• _Quoted passage_:
※ ※ ※

Lesson 12
Performance tuning
Profiling, benchmarks, and real bottlenecks.
Course Navigation
Back to courseLearning Objectives
-
Identify performance bottlenecks using profiling tools
-
Optimize memory usage with object pooling and allocation reduction
-
Design comprehensive load testing strategies
-
Plan capacity and tune systems for different workloads
-
Master Go performance optimization techniques
-
Build production-ready performance monitoring
Lesson 12.1: Identifying Bottlenecks
Using CPU Profiler
$ go tool pprof cpu.prof
(pprof) top -cum
Showing top functions by cumulative time:
40% compaction
25% lock_acquire
20% serialization
15% memcpy
Interpretation
-
compaction is using 40% of CPU time → Focus optimization there first
-
lock_acquire is using 25% of CPU time → Check for lock contention
-
serialization is using 20% of CPU time → Optimize data encoding
-
memcpy is using 15% of CPU time → Ignore (not worth optimizing)
Lock Contention
❌ BAD: Lock held too long
func (s *Store) Get(key string) interface{} {
s.mu.Lock()
defer s.mu.Unlock()

※ ※ ※

Collected data:
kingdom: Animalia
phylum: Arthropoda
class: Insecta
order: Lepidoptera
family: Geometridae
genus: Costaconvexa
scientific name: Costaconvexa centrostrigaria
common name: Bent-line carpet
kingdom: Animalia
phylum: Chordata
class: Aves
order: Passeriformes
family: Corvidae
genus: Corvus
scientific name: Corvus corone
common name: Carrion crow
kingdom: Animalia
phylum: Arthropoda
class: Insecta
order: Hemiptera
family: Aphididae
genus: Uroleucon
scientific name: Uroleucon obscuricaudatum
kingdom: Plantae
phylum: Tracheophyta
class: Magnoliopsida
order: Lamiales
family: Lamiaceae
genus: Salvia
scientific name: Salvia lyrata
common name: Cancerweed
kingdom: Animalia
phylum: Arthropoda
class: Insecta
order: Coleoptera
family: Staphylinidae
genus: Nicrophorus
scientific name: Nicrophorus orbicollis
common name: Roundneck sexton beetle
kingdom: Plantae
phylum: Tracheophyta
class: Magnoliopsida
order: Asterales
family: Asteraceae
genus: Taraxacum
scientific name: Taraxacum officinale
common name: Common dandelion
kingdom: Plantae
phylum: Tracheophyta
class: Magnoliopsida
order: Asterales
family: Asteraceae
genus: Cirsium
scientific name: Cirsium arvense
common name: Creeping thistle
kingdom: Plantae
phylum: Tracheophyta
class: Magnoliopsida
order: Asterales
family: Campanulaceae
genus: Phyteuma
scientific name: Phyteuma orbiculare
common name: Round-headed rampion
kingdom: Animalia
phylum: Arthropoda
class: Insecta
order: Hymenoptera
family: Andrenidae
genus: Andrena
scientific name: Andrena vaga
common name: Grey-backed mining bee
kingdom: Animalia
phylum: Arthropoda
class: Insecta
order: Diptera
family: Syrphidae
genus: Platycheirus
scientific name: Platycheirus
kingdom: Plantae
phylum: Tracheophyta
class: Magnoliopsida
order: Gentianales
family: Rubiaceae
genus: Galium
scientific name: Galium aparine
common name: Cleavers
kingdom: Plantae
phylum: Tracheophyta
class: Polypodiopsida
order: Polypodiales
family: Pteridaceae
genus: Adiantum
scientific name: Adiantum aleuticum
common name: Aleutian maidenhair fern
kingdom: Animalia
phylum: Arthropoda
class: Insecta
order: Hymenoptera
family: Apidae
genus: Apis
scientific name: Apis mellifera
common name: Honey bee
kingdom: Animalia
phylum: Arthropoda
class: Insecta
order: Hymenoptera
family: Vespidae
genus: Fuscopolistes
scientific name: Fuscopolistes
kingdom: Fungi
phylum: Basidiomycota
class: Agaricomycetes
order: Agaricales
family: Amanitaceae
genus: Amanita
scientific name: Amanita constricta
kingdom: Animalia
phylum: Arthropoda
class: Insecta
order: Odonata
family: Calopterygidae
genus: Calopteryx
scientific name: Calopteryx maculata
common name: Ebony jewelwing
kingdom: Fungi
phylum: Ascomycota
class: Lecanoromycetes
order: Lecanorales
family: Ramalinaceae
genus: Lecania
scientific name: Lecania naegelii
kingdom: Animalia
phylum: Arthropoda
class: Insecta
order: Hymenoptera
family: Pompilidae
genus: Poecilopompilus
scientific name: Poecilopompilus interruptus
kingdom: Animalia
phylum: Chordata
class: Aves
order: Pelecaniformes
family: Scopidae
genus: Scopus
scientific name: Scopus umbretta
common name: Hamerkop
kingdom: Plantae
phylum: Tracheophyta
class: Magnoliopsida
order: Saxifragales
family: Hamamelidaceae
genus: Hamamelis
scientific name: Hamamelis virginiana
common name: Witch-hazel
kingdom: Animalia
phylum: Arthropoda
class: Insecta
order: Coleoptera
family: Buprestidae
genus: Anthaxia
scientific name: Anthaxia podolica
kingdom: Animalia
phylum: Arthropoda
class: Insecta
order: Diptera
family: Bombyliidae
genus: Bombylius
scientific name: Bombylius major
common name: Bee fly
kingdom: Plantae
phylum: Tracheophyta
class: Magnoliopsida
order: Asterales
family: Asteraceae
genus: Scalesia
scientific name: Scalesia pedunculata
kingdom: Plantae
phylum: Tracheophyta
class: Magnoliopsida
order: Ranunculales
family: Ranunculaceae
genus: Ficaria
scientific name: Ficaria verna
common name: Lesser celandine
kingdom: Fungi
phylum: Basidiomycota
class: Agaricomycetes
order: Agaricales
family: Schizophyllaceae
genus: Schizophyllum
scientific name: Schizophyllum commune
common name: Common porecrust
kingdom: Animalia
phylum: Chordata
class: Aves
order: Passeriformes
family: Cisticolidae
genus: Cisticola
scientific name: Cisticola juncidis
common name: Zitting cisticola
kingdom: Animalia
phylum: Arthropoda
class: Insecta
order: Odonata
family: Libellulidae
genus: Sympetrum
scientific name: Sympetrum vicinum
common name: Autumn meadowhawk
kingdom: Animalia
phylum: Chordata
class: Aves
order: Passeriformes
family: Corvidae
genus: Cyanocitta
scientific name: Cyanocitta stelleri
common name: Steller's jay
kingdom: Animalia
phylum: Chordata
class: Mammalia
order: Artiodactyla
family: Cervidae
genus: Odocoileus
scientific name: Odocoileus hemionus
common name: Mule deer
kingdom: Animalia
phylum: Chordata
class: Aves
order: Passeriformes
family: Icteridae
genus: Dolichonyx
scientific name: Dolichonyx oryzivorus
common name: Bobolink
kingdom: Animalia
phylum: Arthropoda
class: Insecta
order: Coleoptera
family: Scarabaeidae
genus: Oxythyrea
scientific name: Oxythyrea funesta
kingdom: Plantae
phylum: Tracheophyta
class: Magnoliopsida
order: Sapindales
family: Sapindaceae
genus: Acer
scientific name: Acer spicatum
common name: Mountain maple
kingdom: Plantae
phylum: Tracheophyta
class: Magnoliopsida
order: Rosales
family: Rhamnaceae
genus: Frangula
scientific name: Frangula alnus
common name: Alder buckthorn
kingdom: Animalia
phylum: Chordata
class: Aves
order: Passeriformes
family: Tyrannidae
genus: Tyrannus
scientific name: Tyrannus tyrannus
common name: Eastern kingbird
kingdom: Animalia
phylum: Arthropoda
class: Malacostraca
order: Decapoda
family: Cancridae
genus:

※ ※ ※

• _Exercise instructions_:
1. In the performance tuning lesson, what does the interpretation advise doing about memcpy?
2. Extend the performance tuning lesson onward from the point where it stops.

• _The replies_:
1. Ignore it, because at 15% of CPU time it is not worth optimizing.

2.
val := s.data[key] // Fast: 1µs
processed := expensiveWork(val) // Slow: 100µs
return processed
}
✅ GOOD: Minimize critical section
func (s *Store) Get(key string) interface{} {
s.mu.Lock()
val := s.data[key]
s.mu.Unlock()
// Do expensive work OUTSIDE lock
return expensiveWork(val)
}
Lesson 12.2: Memory Optimization
Object Pooling
import "sync"
var bufferPool = sync.Pool{
New: func() interface{} {
return make([]byte, 4096)
},
}
// Get from pool
buf := bufferPool.Get().([]byte)
defer bufferPool.Put(buf)
// Use buffer
// ... work with buf ...
// Result: Reuse instead of allocate
Reduce Allocations
❌ BAD
func formatKey(key []byte) string {
return "prefix:" + string(key) // Allocation every time
}
✅ GOOD
func formatKey(key []byte) []byte {
result := make([]byte, 7+len(key))
copy(result[0:], []byte("prefix:"))
copy(result[7:], key)
return result // Single allocation
}
Lesson 12.3: Load Testing
Benchmark in Go
func BenchmarkGet(b *testing.B) {
store := NewStore()
store.Put("key", []byte("value"))
b.ResetTimer()
for i := 0; i < b.N; i++ {
store.Get("key")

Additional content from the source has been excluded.